Who the heck are "sources"???
I would imagine that for hugly successful books the publishers make statements like that to promote their success, just like printing "Best Seller" on the cover. But even those statements aren't very specific. "Over 20 million" is vague. But speaking of Harry Potter and sales statistics, according to several local news reports in my area, during the first 24 hours after the release of DH, Indigo (A major chain of book stores here in Canada), sold an average of 3 copies every second.
 
Posted by BlueWizard (Member # 9389) on :
 
Is there some qualification to get a book on the New York Times Best Sellers List? Say, to even get ranked you have to sell minimum 100,000 books?
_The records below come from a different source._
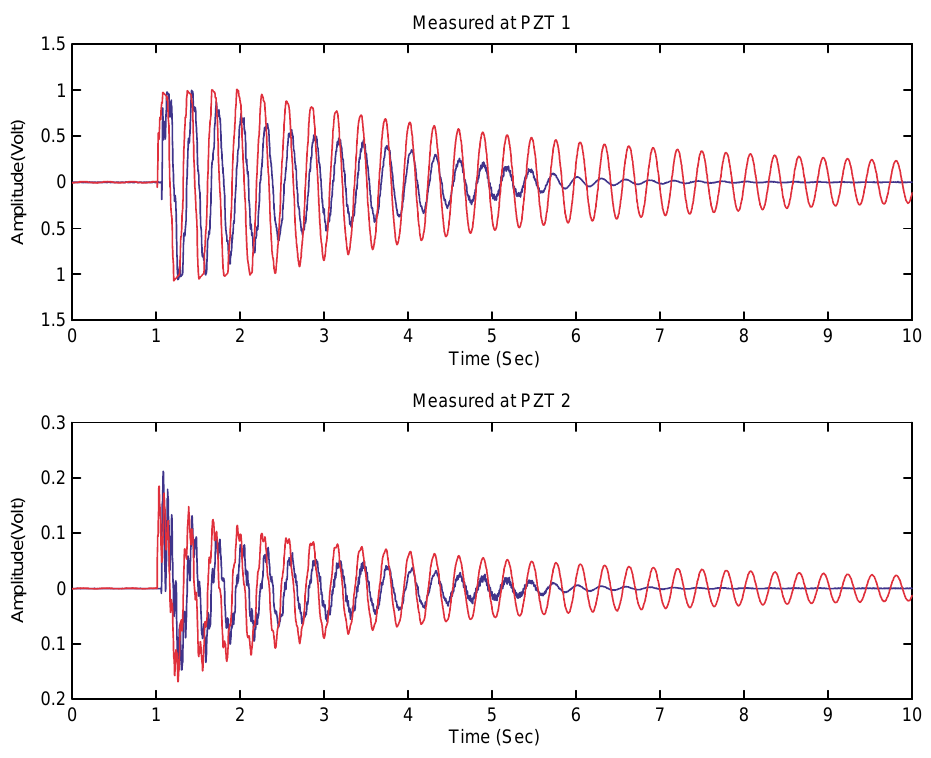
Fig. 9. The control performance of the sliding mode controller/ sliding mode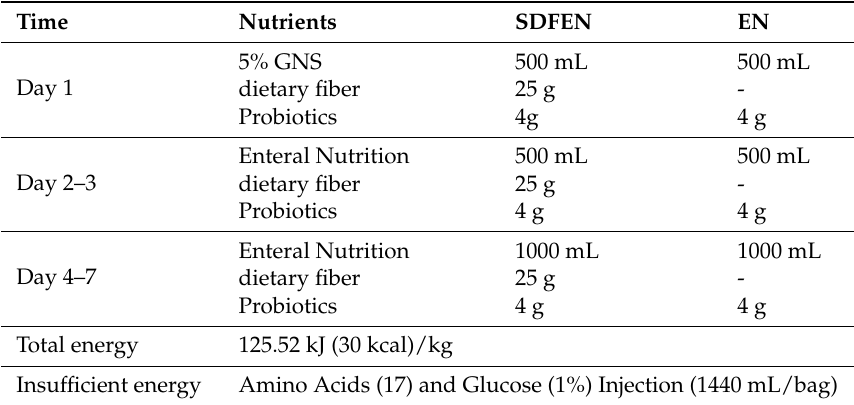
Table 1. Intervention of the cases and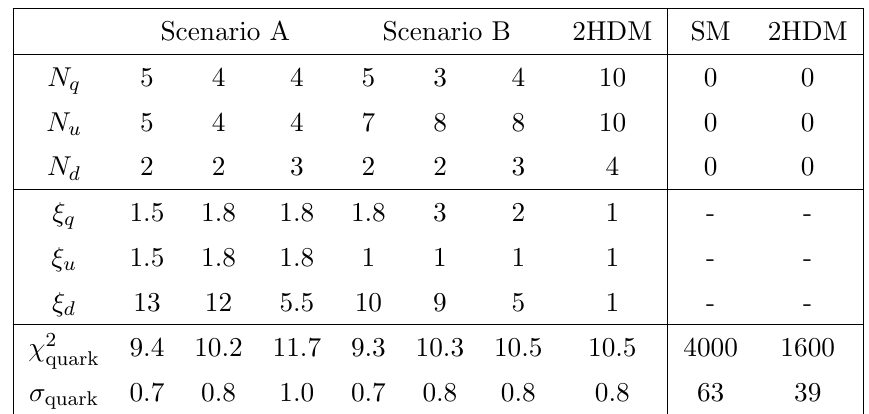
Table 1. Values of (cid:31) 2 for several choices N q;u;d and (cid:24) q;u;d . The ten degrees of freedom involved in the computation of (cid:31) 2 are the six quark masses, the three mixing angles and the Jarlskog invariant J . For the 2HDM we set tan (cid:12) = 40.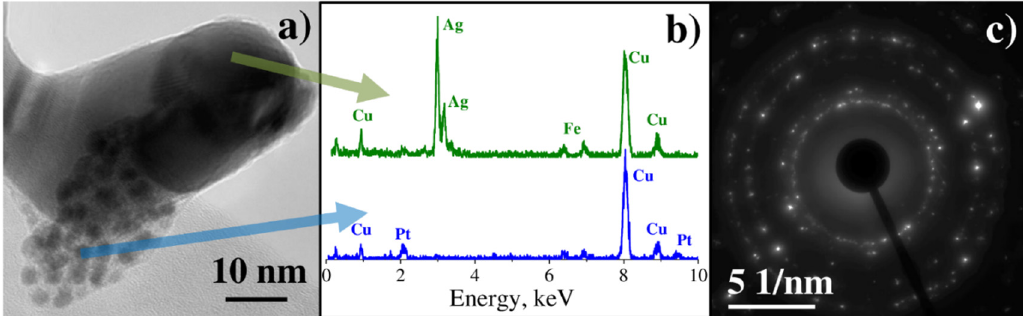
Figure 7. ( a ) Bright-field (BF) TEM image of sample 1-2.1, ( b ) X-ray spectrum from small nanoparticles and spectrum from large nanoparticles, ( c ) electron diffraction pattern.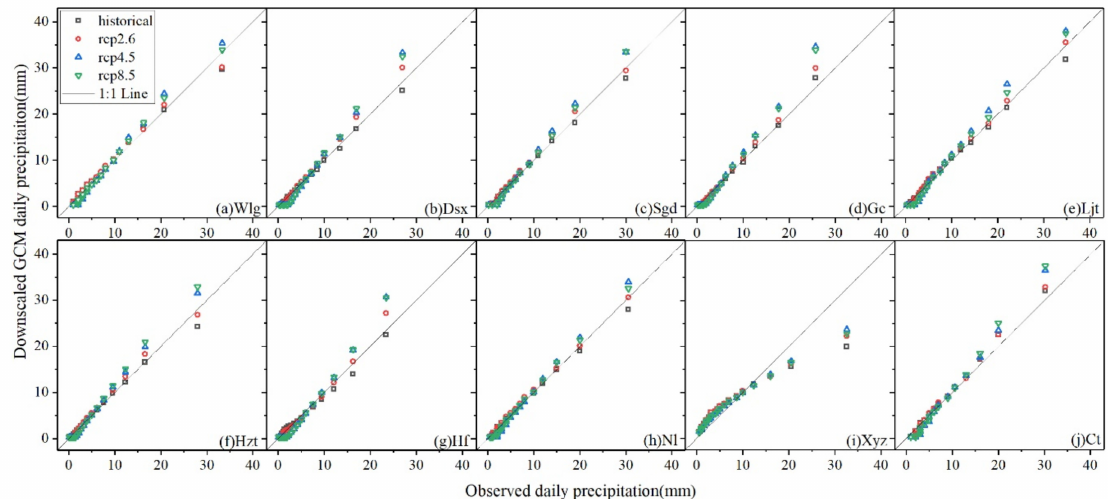
Figure 5. QQ plots of observed vs. pre-shu ffl ed daily precipitation for ten rainfall gauging stations in the Huangfuchuan Basin. The historical period is 1976–2005. The projection period is 2021–2070 (pre-shu ffl ed, the CLIGEN-generated daily precipitation sequences based on GCM outputs without using the shu ffl e procedure).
Or is it merely the top 10 book sales regardless of actual volume sold?

Exactly what does 'Best Seller' mean anyway???

I never thought about this before, but I got to wondering about it as the subject of "Eragon" came up again. I liked the books and defend them when ever and were ever I can. But exactly how many books did Paolini sell? 1,000? 10,000? 100,000? 1,000,000?

Again, what does 'Best Seller' mean?

Just curious.

Steve/BlueWizard
 
Posted by Saephon (Member # 9623) on :
 
Well, to be very cynical (that's what being unable to sleep does to me [Smile] ) I'd say Best Seller means about as much as The #1 Movie In America. i.e. whatever the speaker of the phrase wants it to be.
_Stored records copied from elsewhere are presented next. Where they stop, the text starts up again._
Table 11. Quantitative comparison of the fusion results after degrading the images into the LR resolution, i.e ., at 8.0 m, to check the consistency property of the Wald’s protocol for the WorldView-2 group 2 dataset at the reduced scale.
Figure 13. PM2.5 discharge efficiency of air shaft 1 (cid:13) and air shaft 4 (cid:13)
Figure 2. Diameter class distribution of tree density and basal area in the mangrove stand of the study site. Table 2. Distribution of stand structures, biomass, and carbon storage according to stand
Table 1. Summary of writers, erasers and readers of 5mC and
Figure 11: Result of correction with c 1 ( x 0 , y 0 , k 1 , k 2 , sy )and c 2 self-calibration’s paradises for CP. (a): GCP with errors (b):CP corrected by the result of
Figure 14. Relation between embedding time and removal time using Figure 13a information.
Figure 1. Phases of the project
And on that note, I don't think the NY Times list is one of my top trusted resources on books. If I recall correctly, they bumped the Harry Potter series into "children literature" or some rubbish like that, just to keep it off that Best Seller List >:|
 
Posted by Zalmoxis (Member # 2327) on :
 
A bestsellers list is a list of the books that fit the parameters of the list that sold the most at the booksellers who contribute sales data to the list.

As Saephon notes, a lot of lists are rather careful to define the parameters and select the booksellers that will produce a list that will reflect the image the the publication producing the list wants to portray (or what it thinks that its readership wants it to portray).
 
Posted by neo-dragon (Member # 7168) on :
 
quote:
Originally posted by Saephon:
Well, to be very cynical (that's what being unable to sleep does to me [Smile] ) I'd say Best Seller means about as much as The #1 Movie In America. i.e. whatever the speaker of the phrase wants it to be.
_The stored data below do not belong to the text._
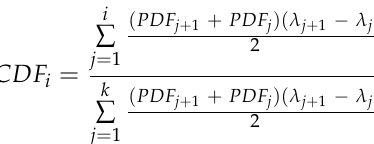
Figure 7A,B represents the PDF and CDF of the white LED,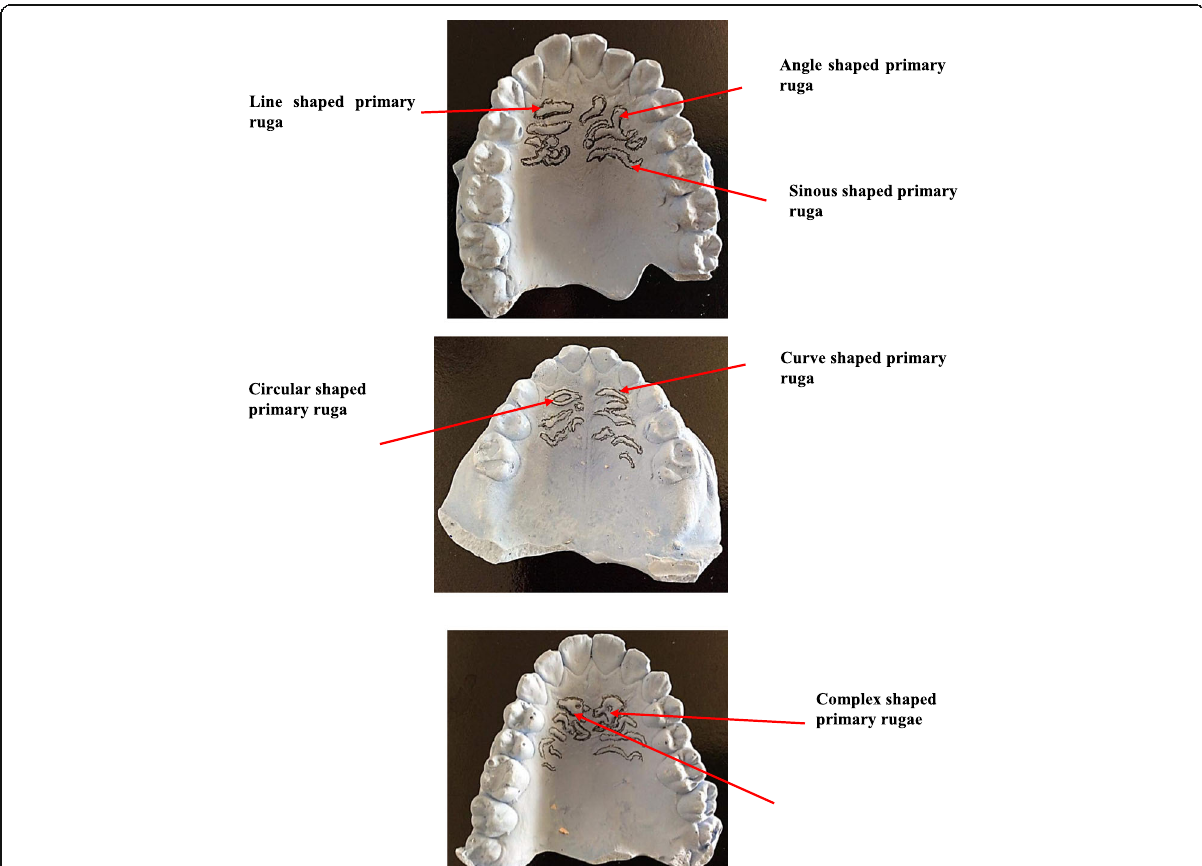
Fig. 1 Palatal impressions photographs showing different rugae patterns. (Line, Angled, Sinous, Circular, Curved & Complex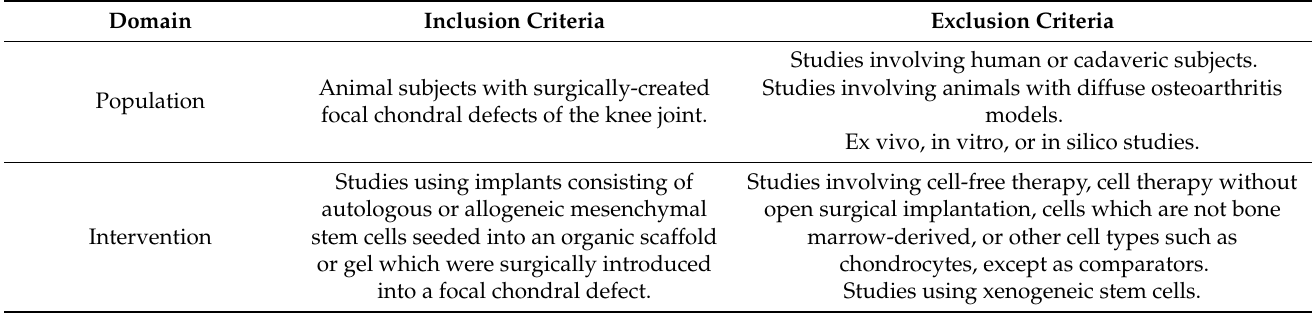
Table 3. PICOS inclusion and exclusion criteria for study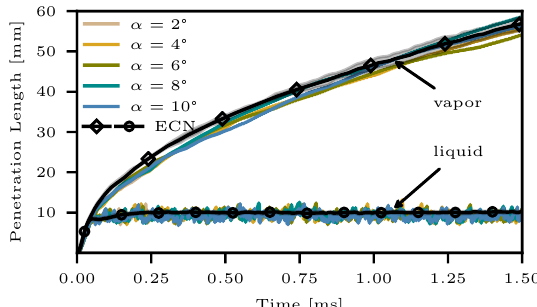
Figure A1. Liquid and vapor penetration for cases with varied half cone angle ( α ) of the spray. Results are compared with ECN data, wherein the filled region denotes experimental uncertainty. Spray sub-models follow those in cases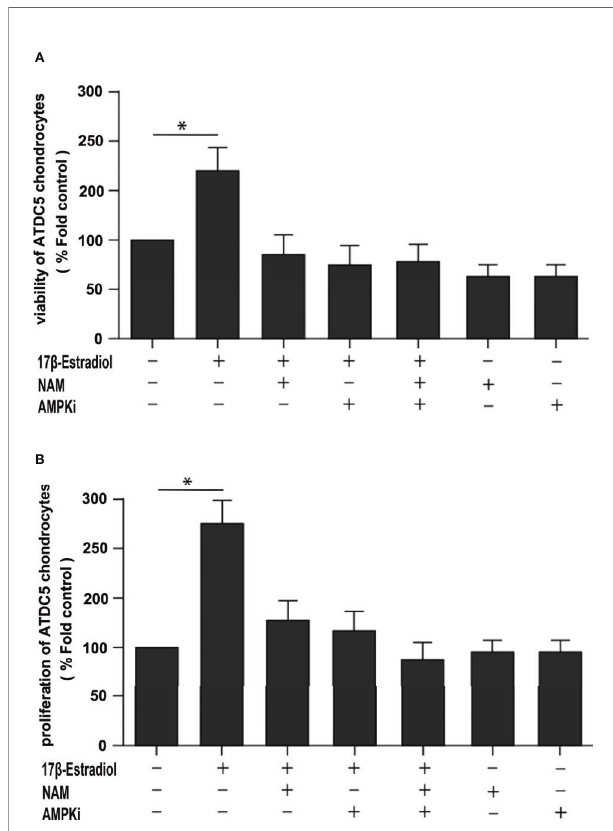
FIGURE 6 | A bene fi cial effect of 17 b -E2 by upregulating mitophagy through the SIRT1-mediated AMPK/mTOR pathway. (A) MTT and (B) bromodeoxyuridine (BrdU) were used to detect the viability and proliferation of ATDC5 chondrocytes. The cells were cultured in the presence or absence of NAM and AMPK inhibitors for 30 min prior to treatment with 17 b -E2 (0 M or 1 × 10 -7 M) 24 h. These experiments were independently repeated 3 times. * P < 0.05 versus the control group indicated a signi fi cant difference.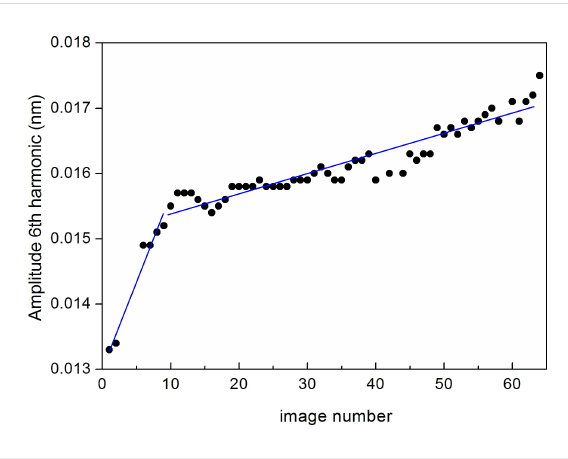
Figure 5: (color online) Evolution of the mean value of the amplitude of the 6th harmonic extracted from the amplitude image simultaneously acquired with the topography and phase images. Experiments have been performed with a nominally 44 N/m rectangular AFM cantilever with resonance frequency 350 kHz on silicon surfaces under ambient conditions. The time evolution is expressed in terms of sequentially acquired images. The free oscillation amplitude was set to 30 nm and setpoint to A sp = 27 nm, respectively. The missing points 3, 4 and 5 correspond to approach curves taken for amplitude calibration. The continuous blue lines are guides to the eye.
And on that note, I don't think the NY Times list is one of my top trusted resources on books. If I recall correctly, they bumped the Harry Potter series into "children literature" or some rubbish like that, just to keep it off that Best Seller List >:|

It kinda made sense to do that since the list would just have been dominated by HP books for a ridiculously long time.
 
Posted by Kwea (Member # 2199) on :
 
I read somewhere that the NY Times list is one of the worst places to use if you are wondering how a books sells, because they use so many parameters to manipulate their list that it is basically useless.


Star Wars books aren't allowed on the list under any category because they are based on a world created for movies, despite the fact that they almost always sell giant numbers....far more on average (x3 more) than most books on their list.
 
Posted by neo-dragon (Member # 7168) on :
 
I don't know about that. Most Star Wars books have "New York Times Bestseller" printed right on the cover of their paperback editions.
 
Posted by Lupus (Member # 6516) on :
 
From what I have heard, NYT list is more of a list of the books that the editorial board thinks are the best books at the time.

If I am remembering correctly the WSJ and USA today were supposed to be more of a list of the books with the highest volume of sales.